* [Text to read]
--------------------------------
But what if the famous Seven Sisters were, in fact, not seven at all but rather thousands, spread out so widely in the sky that their true dimensions strain the limits of the naked eye? That is precisely what astronomers have discovered, and the revelation is rewriting both cultural lore and astrophysical models.

The discovery was the result of an ambitious analysis that wove together strengths from two of the most advanced space observatories currently at work: NASA’s Transiting Exoplanet Survey Satellite, TESS, and the European Space Agency’s mission known as Gaia. While TESS was designed to find exoplanets by monitoring the minute dimming of starlight that occurs as a planet passes in front of its host, it’s also excellent at recording high-precision light curves. These brightness variations reveal how fast a star rotates-a quantity that’s key to estimating stellar age via a technique called gyrochronology. Meanwhile, Gaia delivers unprecedented astrometric precision, mapping the positions, distances, and motions of well over a billion stars with microarcsecond accuracy.
--------------------------------
* [Task instructions] According to the text on the Seven Sisters, which two space observatories did the analysis draw on? The material after this text comes from a different source.

* [Collected data]
--------------------------------
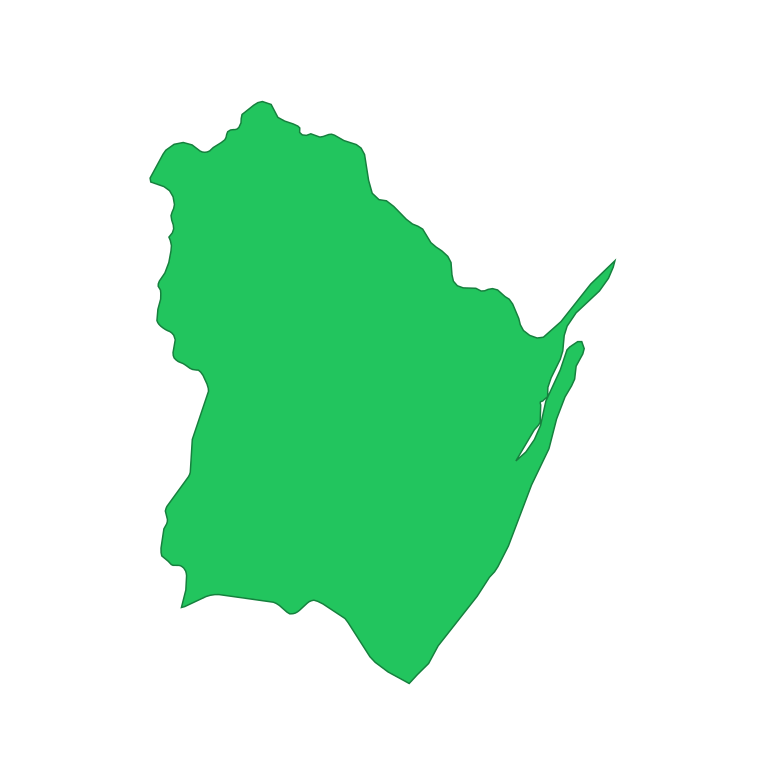 Barima-Waini, orthographic projection, rotated 80°
{"feature_id": "GUY-675", "entity_name": "Barima-Waini", "entity_type": "Region", "adm_level": 1, "iso_a3": "GUY", "parent_name": "Guyana", "parent_adm1": "", "projection": "orthographic", "projection_center": [-59.909, 7.754], "detail": "fine", "context": "isolated", "style": "filled", "palette": "green", "viewbox_px": 768, "rotation_deg": 80, "n_neighbors": 0, "source": "natural_earth", "source_scale": "10m", "svg_char_len": 2984}
<svg xmlns="http://www.w3.org/2000/svg" viewBox="0 0 768 768"><g transform="rotate(80 384 384)"><path d="M288.2,298.1L294.8,297.8L300.0,294.7L303.1,289.3L305.7,276.9L309.3,272.2L309.7,268.6L308.9,265.1L308.9,260.6L311.1,255.8L319.0,249.6L322.2,246.0L327.6,243.4L342.9,239.9L349.2,239.5L355.5,237.4L361.4,232.1L365.3,225.2L365.6,218.9L353.3,198.9L321.4,163.0L302.7,135.2L308.8,138.0L318.9,144.6L329.8,155.7L347.3,182.5L358.8,193.6L367.5,198.1L382.5,202.2L390.2,206.1L407.0,218.4L415.8,223.2L424.9,225.1L427.7,229.9L428.2,230.5L428.7,233.0L429.9,233.5L431.8,233.3L449.0,236.9L451.3,239.0L455.3,244.0L482.7,267.5L475.6,256.1L464.9,245.6L452.0,237.0L429.0,227.6L400.8,208.0L382.2,197.9L379.7,194.5L375.9,185.9L376.6,181.9L383.9,180.7L388.9,183.0L399.8,191.7L412.3,195.4L418.4,199.6L428.2,208.0L448.4,220.1L476.4,232.8L509.0,256.2L565.1,289.6L583.6,303.5L588.1,307.7L592.6,313.7L609.2,329.1L651.2,376.1L667.0,388.6L676.0,401.6L683.3,411.2L668.3,430.0L656.6,441.0L650.2,445.2L612.7,460.8L608.2,463.1L590.0,482.3L586.6,486.9L584.7,490.6L584.8,493.0L585.3,495.3L586.4,497.5L592.2,506.5L593.4,508.8L594.2,511.2L594.4,513.6L594.0,516.7L591.8,519.2L583.9,525.5L581.4,528.2L579.7,530.8L562.7,583.1L562.0,587.4L561.9,591.8L562.4,596.1L568.6,618.9L568.9,622.3L552.4,614.9L538.5,611.7L536.1,611.6L533.8,611.8L530.4,613.2L528.7,614.7L527.6,616.0L527.0,617.6L525.9,623.3L524.9,624.8L521.1,627.3L514.7,632.7L511.3,632.8L506.9,632.1L488.4,625.9L484.0,622.3L482.0,621.3L479.8,620.8L471.1,621.4L468.6,620.2L466.8,619.0L441.4,592.7L439.3,591.1L437.3,590.1L405.3,582.4L360.7,558.1L357.6,557.8L353.3,558.3L344.1,560.7L340.4,562.5L338.1,564.4L337.7,566.2L336.4,570.1L334.9,572.3L330.8,576.3L329.0,578.3L326.2,582.7L324.2,584.6L322.0,586.1L319.4,586.6L316.4,586.3L304.2,581.9L299.4,582.6L296.8,584.2L295.1,585.9L294.0,587.7L292.4,589.8L290.4,591.9L288.3,593.8L286.1,595.3L284.3,596.1L282.1,596.6L271.2,593.7L261.6,589.2L256.1,588.1L252.7,587.8L248.5,589.4L246.2,588.9L243.7,587.4L236.6,580.5L227.0,574.8L216.0,570.7L210.8,569.3L205.6,569.5L202.0,570.3L198.4,566.2L194.7,564.2L190.7,563.9L185.7,564.6L181.2,564.5L177.9,562.8L174.7,560.7L170.9,559.2L163.0,559.2L156.4,561.6L151.4,566.4L144.6,578.6L140.6,578.6L119.2,561.6L115.9,558.3L111.5,549.1L111.3,539.8L115.2,531.5L122.6,524.7L124.0,522.6L124.7,520.3L124.8,517.8L124.2,515.2L121.5,511.1L118.0,502.4L115.9,498.4L113.7,496.7L110.9,495.6L108.4,494.1L107.2,491.1L107.3,488.5L107.6,486.5L107.5,484.7L106.2,482.4L102.0,479.5L97.7,478.5L93.9,477.0L86.8,463.9L85.0,459.4L84.7,454.7L89.1,446.6L103.0,442.2L107.8,436.2L112.1,428.3L115.1,424.0L117.2,422.5L121.6,423.4L124.5,421.2L125.7,417.2L124.9,412.6L129.7,404.3L129.7,400.9L128.7,395.0L128.9,392.3L130.4,389.5L137.3,381.2L143.4,369.7L147.7,365.6L154.6,363.3L180.7,363.8L194.1,362.5L201.6,356.9L204.0,349.8L210.8,343.6L225.7,333.4L226.9,332.3L231.4,328.2L234.5,323.2L238.2,319.0L252.9,313.3L258.2,308.9L263.1,303.8L269.4,299.0L276.0,296.9L288.2,298.1Z" fill="#22c55e" stroke="#15803d" stroke-width="1.5"/></g></svg>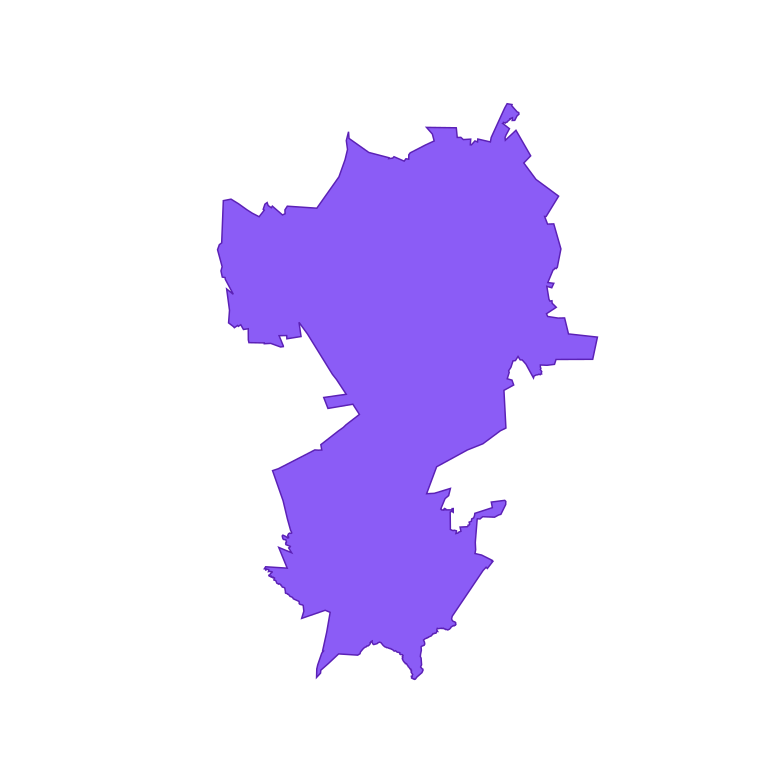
--------------------------------
* [The solution] NASA's Transiting Exoplanet Survey Satellite (TESS) and the European Space Agency's Gaia mission.